One other thing that many beginning traders do not realize is that binary options can be just a small part of your overall trading/investing portfolio. This is the strategy that we are going to discuss here, binaries as a part in a bigger investment portfolio. The combined market stall approach uses a combination of different trading tools when your target asset stalls on hitting its target price. When used like this, binaries do not become any less important, but they become a way to help alleviate short term risk in other markets, and this can help boost your yearly return regardless of what the rest of the market might be doing.

How do we apply this

This strategy assumes that you already have something else going on with your trading or investing. Maybe it’s just a 401(k) at work, or you’ve bought a few shares of a mutual fund. Maybe you are already a position trader, buying stocks when they look like they will go up over the next couple months, and then selling them once you’ve hit your goal price.

Here’s how it works. You have your previously existing positions, but maybe they are not doing quite what you want them to do. For example, if you bought 20 shares of Apple, and you were expecting it to go up $10 in the next month, but so far, it’s only dropped in price, you can ride that downward momentum with a series of binary put options, profiting when Apple’s stock price drops over the short term. These types of market fluctuations are common, and holding a stock for just a short period–even what might seem like a long time like a few months–can be dangerous. There’s no way to predict short term market fluctuations with 100 percent accuracy, and buying stock exposes you to risk. Major hedge funds would take preventative steps against these types of occurrences, but most people do not believe that they have the resources to do so. But with binaries, you can offset short term losses in a way.

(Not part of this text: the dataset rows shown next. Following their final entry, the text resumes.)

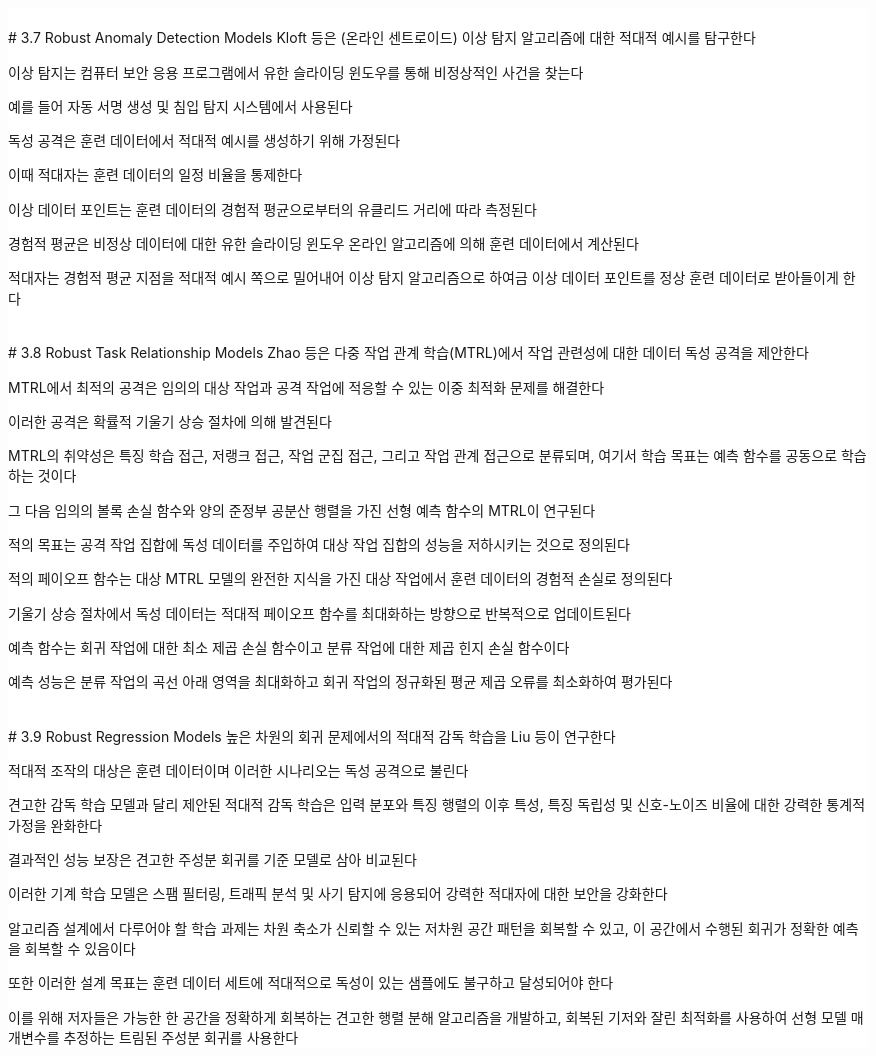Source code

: <br/>
# 3.7 Robust Anomaly Detection Models
Kloft 등은 (온라인 센트로이드) 이상 탐지 알고리즘에 대한 적대적 예시를 탐구한다

이상 탐지는 컴퓨터 보안 응용 프로그램에서 유한 슬라이딩 윈도우를 통해 비정상적인 사건을 찾는다

예를 들어 자동 서명 생성 및 침입 탐지 시스템에서 사용된다

독성 공격은 훈련 데이터에서 적대적 예시를 생성하기 위해 가정된다

이때 적대자는 훈련 데이터의 일정 비율을 통제한다

이상 데이터 포인트는 훈련 데이터의 경험적 평균으로부터의 유클리드 거리에 따라 측정된다

경험적 평균은 비정상 데이터에 대한 유한 슬라이딩 윈도우 온라인 알고리즘에 의해 훈련 데이터에서 계산된다

적대자는 경험적 평균 지점을 적대적 예시 쪽으로 밀어내어 이상 탐지 알고리즘으로 하여금 이상 데이터 포인트를 정상 훈련 데이터로 받아들이게 한다

<br/>
# 3.8 Robust Task Relationship Models
Zhao 등은 다중 작업 관계 학습(MTRL)에서 작업 관련성에 대한 데이터 독성 공격을 제안한다

MTRL에서 최적의 공격은 임의의 대상 작업과 공격 작업에 적응할 수 있는 이중 최적화 문제를 해결한다

이러한 공격은 확률적 기울기 상승 절차에 의해 발견된다

MTRL의 취약성은 특징 학습 접근, 저랭크 접근, 작업 군집 접근, 그리고 작업 관계 접근으로 분류되며, 여기서 학습 목표는 예측 함수를 공동으로 학습하는 것이다

그 다음 임의의 볼록 손실 함수와 양의 준정부 공분산 행렬을 가진 선형 예측 함수의 MTRL이 연구된다

적의 목표는 공격 작업 집합에 독성 데이터를 주입하여 대상 작업 집합의 성능을 저하시키는 것으로 정의된다

적의 페이오프 함수는 대상 MTRL 모델의 완전한 지식을 가진 대상 작업에서 훈련 데이터의 경험적 손실로 정의된다

기울기 상승 절차에서 독성 데이터는 적대적 페이오프 함수를 최대화하는 방향으로 반복적으로 업데이트된다

예측 함수는 회귀 작업에 대한 최소 제곱 손실 함수이고 분류 작업에 대한 제곱 힌지 손실 함수이다

예측 성능은 분류 작업의 곡선 아래 영역을 최대화하고 회귀 작업의 정규화된 평균 제곱 오류를 최소화하여 평가된다

<br/>
# 3.9 Robust Regression Models
높은 차원의 회귀 문제에서의 적대적 감독 학습을 Liu 등이 연구한다

적대적 조작의 대상은 훈련 데이터이며 이러한 시나리오는 독성 공격으로 불린다

견고한 감독 학습 모델과 달리 제안된 적대적 감독 학습은 입력 분포와 특징 행렬의 이후 특성, 특징 독립성 및 신호-노이즈 비율에 대한 강력한 통계적 가정을 완화한다

결과적인 성능 보장은 견고한 주성분 회귀를 기준 모델로 삼아 비교된다

이러한 기계 학습 모델은 스팸 필터링, 트래픽 분석 및 사기 탐지에 응용되어 강력한 적대자에 대한 보안을 강화한다

알고리즘 설계에서 다루어야 할 학습 과제는 차원 축소가 신뢰할 수 있는 저차원 공간 패턴을 회복할 수 있고, 이 공간에서 수행된 회귀가 정확한 예측을 회복할 수 있음이다

또한 이러한 설계 목표는 훈련 데이터 세트에 적대적으로 독성이 있는 샘플에도 불구하고 달성되어야 한다

이를 위해 저자들은 가능한 한 공간을 정확하게 회복하는 견고한 행렬 분해 알고리즘을 개발하고, 회복된 기저와 잘린 최적화를 사용하여 선형 모델 매개변수를 추정하는 트림된 주성분 회귀를 사용한다
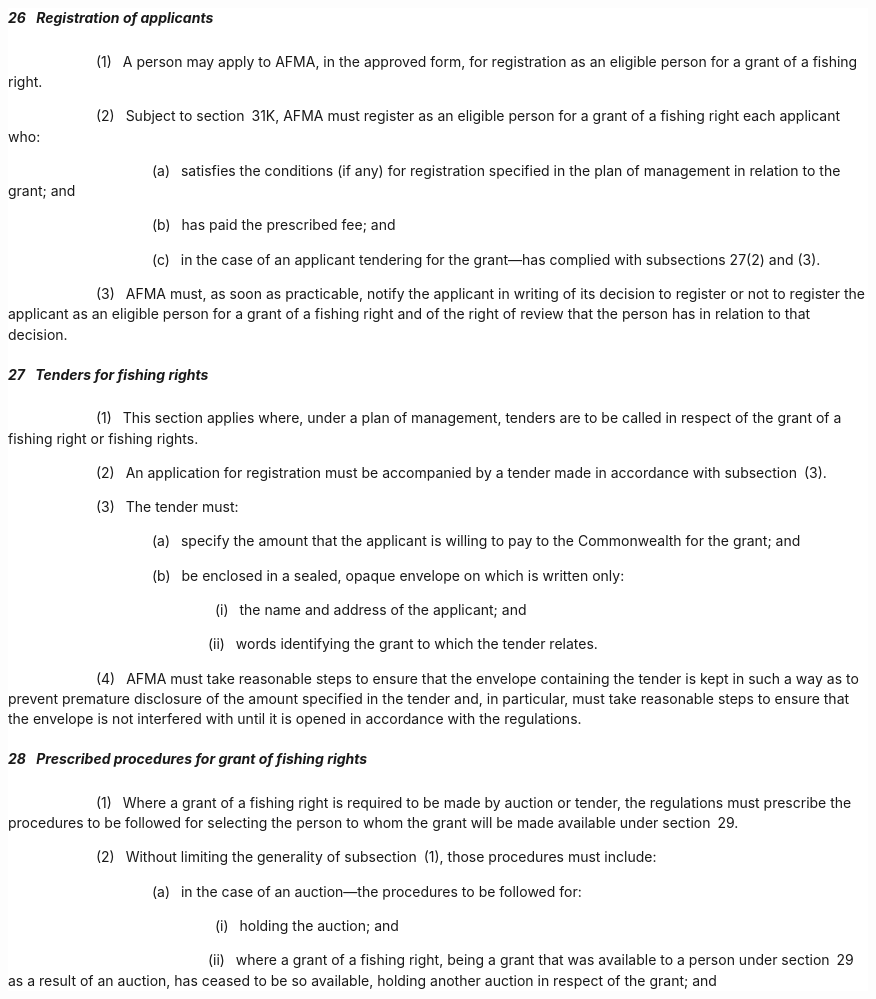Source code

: ##### <a id="26"></a>26  Registration of applicants

             (1)  A person may apply to AFMA, in the approved form, for registration as an eligible person for a grant of a fishing right.

             (2)  Subject to section 31K, AFMA must register as an eligible person for a grant of a fishing right each applicant who:

                     (a)  satisfies the conditions (if any) for registration specified in the plan of management in relation to the grant; and

                     (b)  has paid the prescribed fee; and

                     (c)  in the case of an applicant tendering for the grant—has complied with subsections 27(2) and (3).

             (3)  AFMA must, as soon as practicable, notify the applicant in writing of its decision to register or not to register the applicant as an eligible person for a grant of a fishing right and of the right of review that the person has in relation to that decision.

##### <a id="27"></a>27  Tenders for fishing rights

             (1)  This section applies where, under a plan of management, tenders are to be called in respect of the grant of a fishing right or fishing rights.

             (2)  An application for registration must be accompanied by a tender made in accordance with subsection (3).

             (3)  The tender must:

                     (a)  specify the amount that the applicant is willing to pay to the Commonwealth for the grant; and

                     (b)  be enclosed in a sealed, opaque envelope on which is written only:

                              (i)  the name and address of the applicant; and

                             (ii)  words identifying the grant to which the tender relates.

             (4)  AFMA must take reasonable steps to ensure that the envelope containing the tender is kept in such a way as to prevent premature disclosure of the amount specified in the tender and, in particular, must take reasonable steps to ensure that the envelope is not interfered with until it is opened in accordance with the regulations.

##### <a id="28"></a>28  Prescribed procedures for grant of fishing rights

             (1)  Where a grant of a fishing right is required to be made by auction or tender, the regulations must prescribe the procedures to be followed for selecting the person to whom the grant will be made available under section 29.

             (2)  Without limiting the generality of subsection (1), those procedures must include:

                     (a)  in the case of an auction—the procedures to be followed for:

                              (i)  holding the auction; and

                             (ii)  where a grant of a fishing right, being a grant that was available to a person under section 29 as a result of an auction, has ceased to be so available, holding another auction in respect of the grant; and
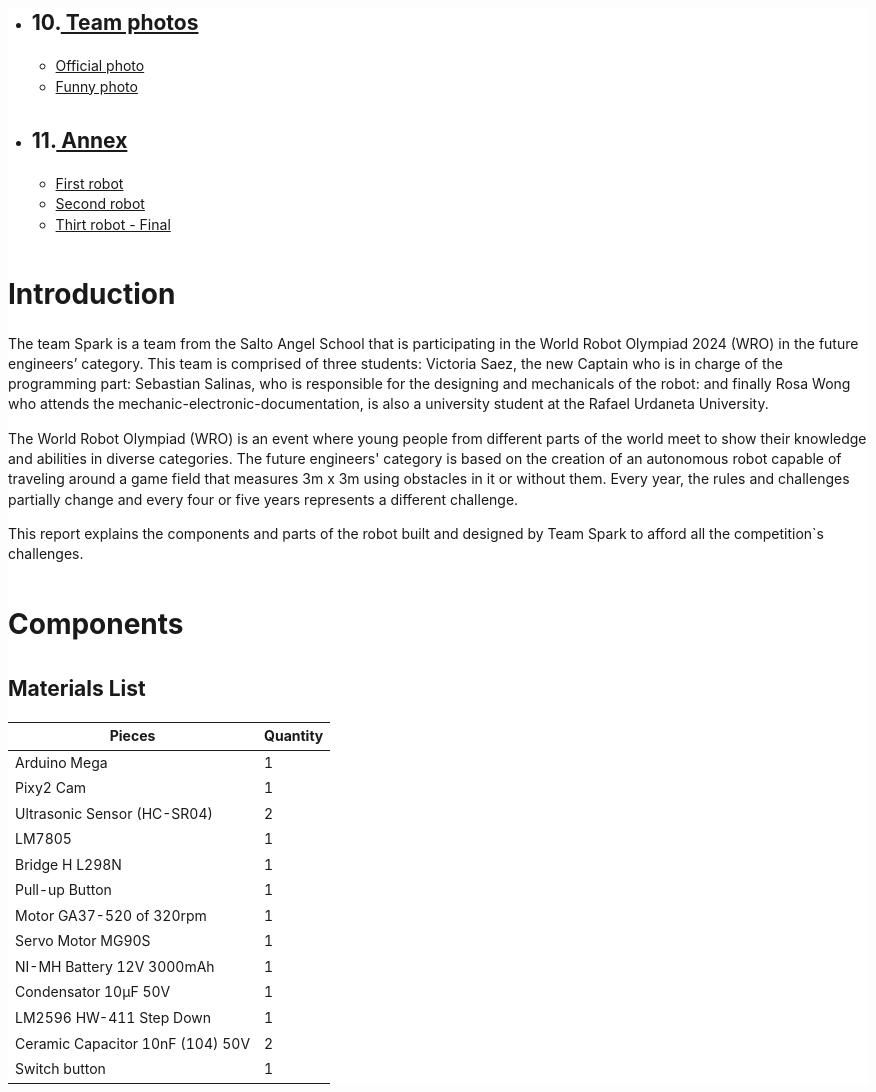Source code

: - 10.[ Team photos](t-photos/)
    -
    - [Official photo](t-photos/README.md#official-photo)
    - [Funny photo](t-photos/README.md#funny-photo)

- 11.[ Annex](other/)
    -
    - [First robot](other/First%20robot/)
    - [Second robot](other/Scond%20robot/)
    - [Thirt robot - Final](other/Third%20robot%20-%20Final/)




# Introduction 
The team Spark is a team from the Salto Angel School that is participating in the World Robot Olympiad 2024 (WRO) in the future engineers’ category. This team is comprised of three students: Victoria Saez, the new Captain who is in charge of the programming part: Sebastian Salinas, who is responsible for the designing and mechanicals of the robot: and finally Rosa Wong who attends the mechanic-electronic-documentation, is also a university student at the Rafael Urdaneta University.

The World Robot Olympiad (WRO) is an event where young people from different parts of the world meet to show their knowledge and abilities in diverse categories. The future engineers' category is based on the creation of an autonomous robot capable of traveling around a game field that measures 3m x 3m using obstacles in it or without them. Every year, the rules and challenges partially change and every four or five years represents a different challenge.

This report explains the components and parts of the robot built and designed by Team Spark to afford all the competition`s challenges.

# Components

## Materials List

| **Pieces**                              | **Quantity** |
|-----------------------------------------|--------------|
| Arduino Mega                            | 1            |
| Pixy2 Cam                               | 1            |
| Ultrasonic Sensor (HC-SR04)             | 2            |
| LM7805                                  | 1            |
| Bridge H L298N                          | 1            |
| Pull-up Button                          | 1            |
| Motor GA37-520 of 320rpm                | 1            |
| Servo Motor MG90S                       | 1            |
| NI-MH Battery 12V 3000mAh               | 1            |
| Condensator 10μF 50V                    | 1            |
| LM2596 HW-411 Step Down                 | 1            |
| Ceramic Capacitor 10nF (104) 50V        | 2            |
| Switch button                           | 1            |
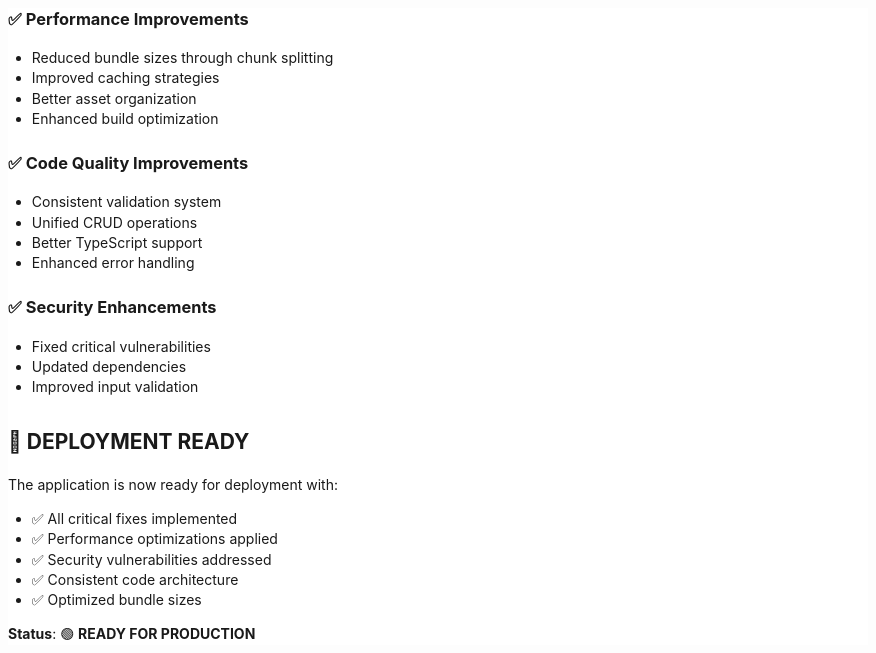### **✅ Performance Improvements**
- Reduced bundle sizes through chunk splitting
- Improved caching strategies
- Better asset organization
- Enhanced build optimization

### **✅ Code Quality Improvements**
- Consistent validation system
- Unified CRUD operations
- Better TypeScript support
- Enhanced error handling

### **✅ Security Enhancements**
- Fixed critical vulnerabilities
- Updated dependencies
- Improved input validation

## 🚀 DEPLOYMENT READY

The application is now ready for deployment with:
- ✅ All critical fixes implemented
- ✅ Performance optimizations applied
- ✅ Security vulnerabilities addressed
- ✅ Consistent code architecture
- ✅ Optimized bundle sizes

**Status**: 🟢 **READY FOR PRODUCTION**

So, if Apple drops, you are going to lose money in your holdings. Your long term vision might still be accurate, but it might take more than the month that you envisioned. When you are able to predict these short term losses, though, you can time your binary trades to take advantage of them. If Apple’s trading at $118, and you expect a price range of $128 over the next month, something may happen to force you to push that timeframe outward. Instead of ending your trade early at a loss, you can put money into binaries, profit when the price drops down to $115, then reinvest those earnings at the lower price in Apple, and see an even bigger return when the price does go up in the future.

Let’s say you have 50 shares of Apple, bought at $118, minus a $20 commission. That equals $5,880. When the price goes up to $128, you sell them, minus another $20 commission, for $6,360. That’s a $460 profit. If prices drop down to $115, let’s say you put together 30 binary put option trades at a 74 percent profit rate, 22 of which are successful, at $100 each. This gives you an additional amount of $828 to invest in Apple. If you purchase 7 shares at $116, you have an extra $792 in Apple, after your $20 fee, but at the lower price. Now, there are 57 shares in Apple. Instead of a total of $460 profit when you had hit $128, the extra $792 you put in put options increases even more, up to $896. Your total profit becomes $16 in pure binary profit, plus $896 in the binary profit plus stock gains, plus the original $460. That equals $1,372, more than double your original earnings. Rather than sit around and wait, you’ve taken action and profited off of Apple’s indecision.

Things that could go wrong

This is definitely a long term approach to binary options. It demands that traders be patient. It also requires a deeper level of the market than most beginning traders have. It requires a long term trading, or even an investment strategy that you already have in place, trust, and are successful with. A final drawback is that it requires you to have more expendable income so that you can split it among the different trading methods and still have enough capital in each to expect success.